- **Teks yang Diberikan**
━━━
8. Melaksanakan tugas profesi sebagai pemberi jasa hukum, bertindak jujur, adil, dan
bertanggung jawab berdasarkan hukum dan keadilan. (liat pasal 4 ayat (3) poin 3 UU
No. 18/2003).
9. Memberikan bantuan hukum secara cuma-cuma bagi klien yang tidak mampu. (pasal
22 UU No. 18/2003).
a. larangan-larangan advokat?
Jawab :Beberapa larangan yang di anggap pokok dan dapat dikenakan tindakan sanksi
dijelaskan dalam pasal 6 Undang-Undang No. 18 Tahun 2003, sebagai berikut:
1. Mengabaikan atau menelantarkan kepentingan kliennya (pasal 6 huruf a UU No.
18/2003).
2. Berbuat atau bertingkah laku yang tidak patut terhadap lawan atau rekan seprofesinya
(pasal 6 huruf b UU No. 18/2003).
3. Bersikap, bertingkah laku, bertutur kata, atau menge luarkan pernyataan yang
menunjukkan sikap tidak hormat terhadap hukum, peraturan perundang undangan,
atau pengadilan (pasal 6 huruf c UU No. 18/2003)
4. Berbuat hal-hal yang bertentangan dengan kewajiban, kehormatan, atau harkat dan
martabat profesinya. (pasal 6 huruf d UU No. 18/2003)
5. Melakukan pelanggaran terhadap peraturan perun dang-undangan dan atau perbuatan
tercela (pasal 6 huruf e UU No. 18/2003)
b. bagaimana cara pembayaran honorarium pada advokat?
Jawab :
Honorarium advokat atau pengacara tidak ada ketetapan pasti dalam peraturan
perundang-undangan, sehingga besarannya ditentukan oleh kesepakatan advokat/pengacara
dengan Klien nya. Hal ini diatur dalam Pasal 21 ayat (1) UU No. 18 Tahun 2003 tentang
Advokat (UU Advokat), yaitu terkait besaran honorarium dan bagaimana tata cara
pembayaran yang mana ditentukan berdasarkan kesepakatan antara advokat dengan klien.
Honorarium ini biasanya meliputi lawyer fee, biaya operasional perkara dan success fee
(biaya keberhasilan). Persentase lawyer fee umumnya disesuaikan dengan kerumitan perkara,
lama penanganan perkara dan siapa Klien yang ditangani. Misalnya terhadap Klien yang
memiliki kemampuan finansial yang besar, tentu honorarium advokat nya pun besar, apalagi
perkara yang ditangani oleh advokat/pengacara tersebut berhasil dimenangkan.
━━━
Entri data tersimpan
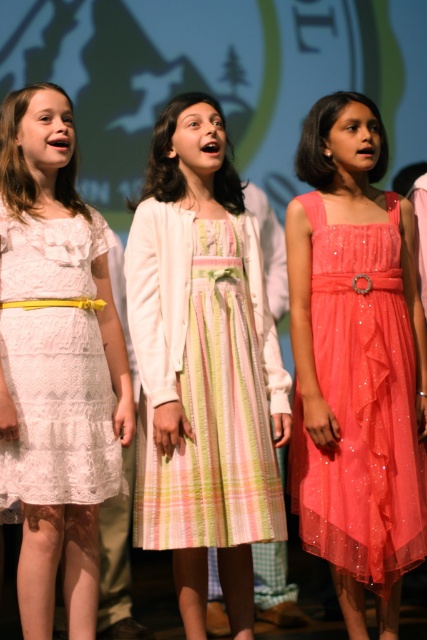
You are an event photographer trying to capture the three girls in the scene. The middle girl is wearing a pastel plaid dress located at point (204, 381). To ensure proper framing, you need to know the exact position of the pastel plaid dress at center. What are the coordinates of the pastel plaid dress at center?

The coordinates of the pastel plaid dress at center are point (204, 381).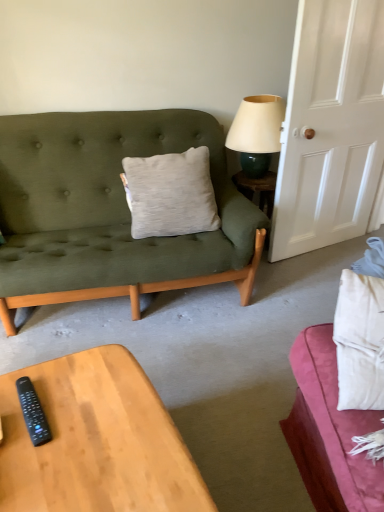
Question: Is white matte door at right inside or outside of matte green glass lamp at upper right?

Choices:
 (A) outside
 (B) inside

Answer: (A)

Question: From the image's perspective, is white matte door at right above or below matte green glass lamp at upper right?

Choices:
 (A) below
 (B) above

Answer: (A)

Question: Which object is positioned closest to the white matte door at right?

Choices:
 (A) wooden coffee table at lower left
 (B) black plastic remote at lower left
 (C) white fabric studio couch at lower right
 (D) light gray cotton pillow at center
 (E) matte green glass lamp at upper right

Answer: (E)

Question: Which object is positioned closest to the black plastic remote at lower left?

Choices:
 (A) matte green glass lamp at upper right
 (B) wooden coffee table at lower left
 (C) white matte door at right
 (D) white fabric studio couch at lower right
 (E) light gray cotton pillow at center

Answer: (B)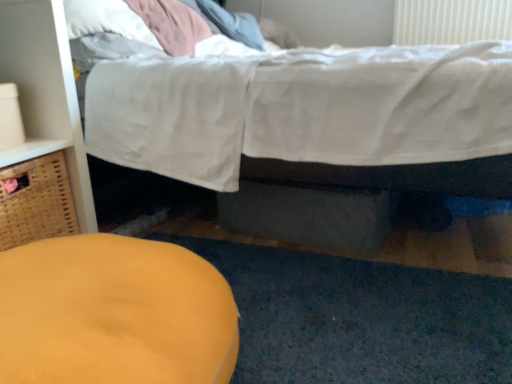
Question: In terms of size, does woven brown basket at left appear bigger or smaller than matte yellow ottoman at lower left?

Choices:
 (A) small
 (B) big

Answer: (A)

Question: Is point (61, 213) closer or farther from the camera than point (187, 276)?

Choices:
 (A) closer
 (B) farther

Answer: (B)

Question: Which object is positioned closest to the woven brown basket at left?

Choices:
 (A) white cotton bed at upper center
 (B) matte wood dresser at left
 (C) white plastic radiator at upper right
 (D) matte yellow ottoman at lower left

Answer: (B)

Question: Which object is the farthest from the white plastic radiator at upper right?

Choices:
 (A) white cotton bed at upper center
 (B) matte wood dresser at left
 (C) matte yellow ottoman at lower left
 (D) woven brown basket at left

Answer: (C)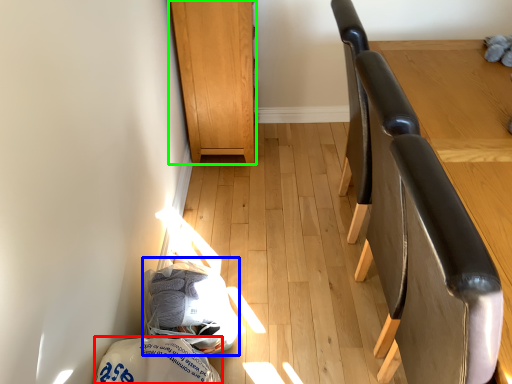
Question: Which object is the closest to the material (highlighted by a red box)? Choose among these: material (highlighted by a blue box) or furniture (highlighted by a green box).

Choices:
 (A) material
 (B) furniture

Answer: (A)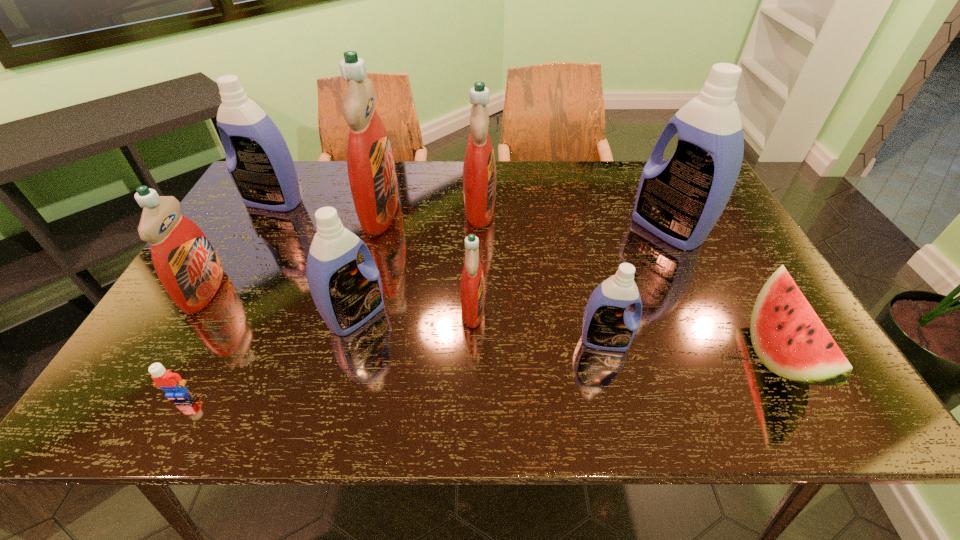
Locate an element on the screen. object situated at the far left corner is located at coordinates (261, 167).

I want to click on object that is positioned at the near left corner, so click(x=172, y=383).

Identify the location of object at the near right corner. The height and width of the screenshot is (540, 960). (x=788, y=337).

Identify the location of free space at the far edge of the desktop. (624, 179).

Find the location of a particular element. This screenshot has height=540, width=960. blank area at the near edge is located at coordinates (343, 394).

Image resolution: width=960 pixels, height=540 pixels. What are the coordinates of `free space at the left edge of the desktop` in the screenshot? It's located at (258, 217).

In the image, there is a desktop. Identify the location of free space at the right edge. The height and width of the screenshot is (540, 960). (726, 283).

Find the location of a particular element. This screenshot has width=960, height=540. free space between the biggest red detergent and the rightmost blue detergent is located at coordinates (524, 220).

The width and height of the screenshot is (960, 540). I want to click on vacant area that lies between the second biggest red detergent and the biggest red detergent, so click(x=430, y=210).

Locate an element on the screen. free space between the second blue detergent from left to right and the third biggest red detergent is located at coordinates coord(280,303).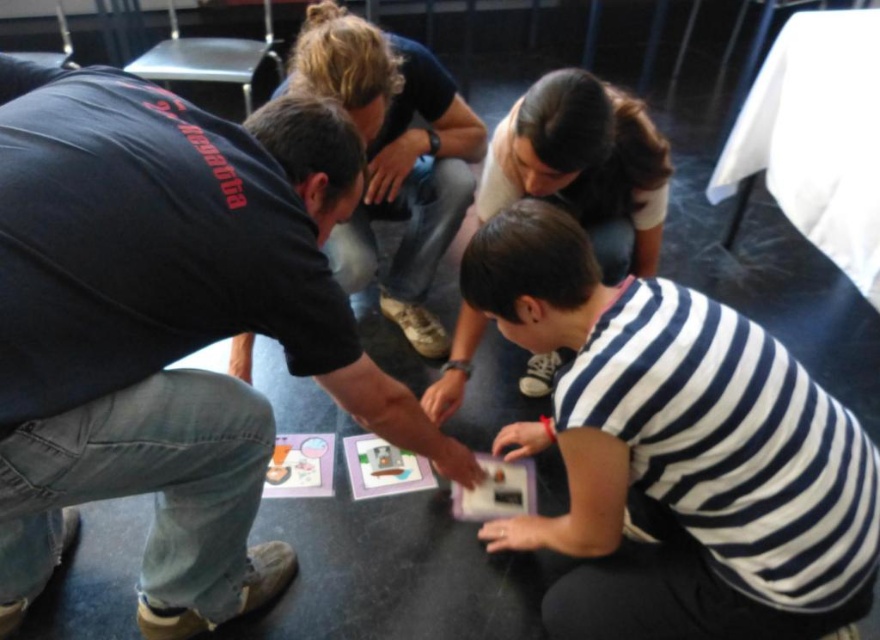
Based on the scene description, where is the white striped shirt at lower center located in terms of its 2D coordinates?

The white striped shirt at lower center is located at the 2D coordinates of point (675, 452).

You are trying to place a 10 cm wide decorative item on the floor between the white striped shirt at lower center and the white matte card at lower center. Can the space accommodate it?

The white striped shirt at lower center might be wider than the white matte card at lower center, so the space between them may not be sufficient to fit a 10 cm wide decorative item.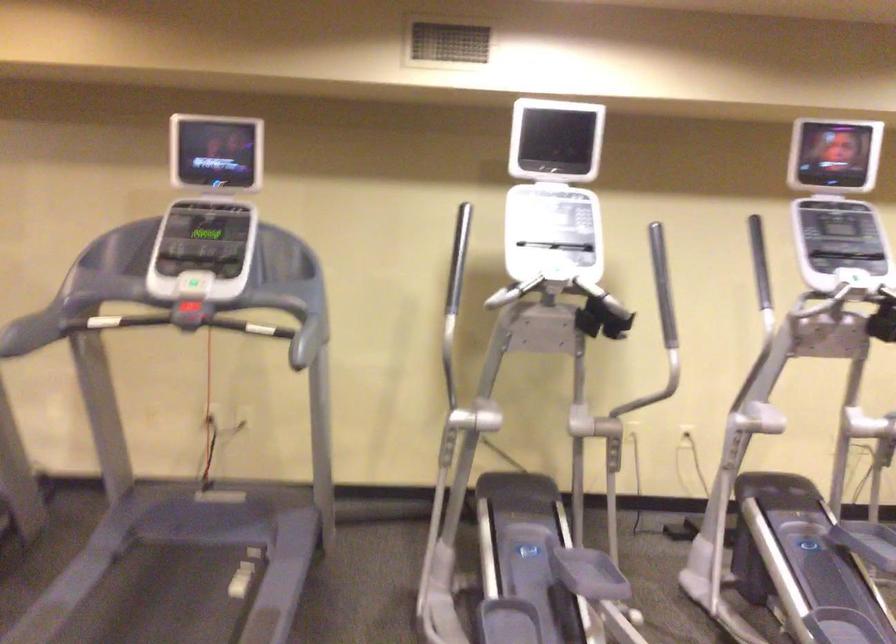
The height and width of the screenshot is (644, 896). What do you see at coordinates (760, 267) in the screenshot?
I see `the black stationary handle` at bounding box center [760, 267].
━━━
- **Tugas Anda**
**1)** Kutip tanpa perubahan bagian teks tentang advokat yang dimulai dari "4. Berbuat hal-hal" dan berakhir pada "honorarium pada advokat?".
**2)** Jawab pertanyaan berikut berdasarkan teks tentang advokat.
(a) Pasal berapa dalam UU No. 18/2003 yang disebut untuk kewajiban memberikan bantuan hukum secara cuma-cuma bagi klien yang tidak mampu?
(b) Dalam pasal berapa Undang-Undang No. 18 Tahun 2003 larangan-larangan advokat dijelaskan?
(c) Apa saja yang biasanya tercakup dalam honorarium advokat?

- **Hasil per Tugas**
**1)**
4. Berbuat hal-hal yang bertentangan dengan kewajiban, kehormatan, atau harkat dan
martabat profesinya. (pasal 6 huruf d UU No. 18/2003)
5. Melakukan pelanggaran terhadap peraturan perun dang-undangan dan atau perbuatan
tercela (pasal 6 huruf e UU No. 18/2003)
b. bagaimana cara pembayaran honorarium pada advokat?

**2)**
(a) Pasal 22 UU No. 18/2003.
(b) Pasal 6.
(c) Lawyer fee, biaya operasional perkara, dan success fee (biaya keberhasilan).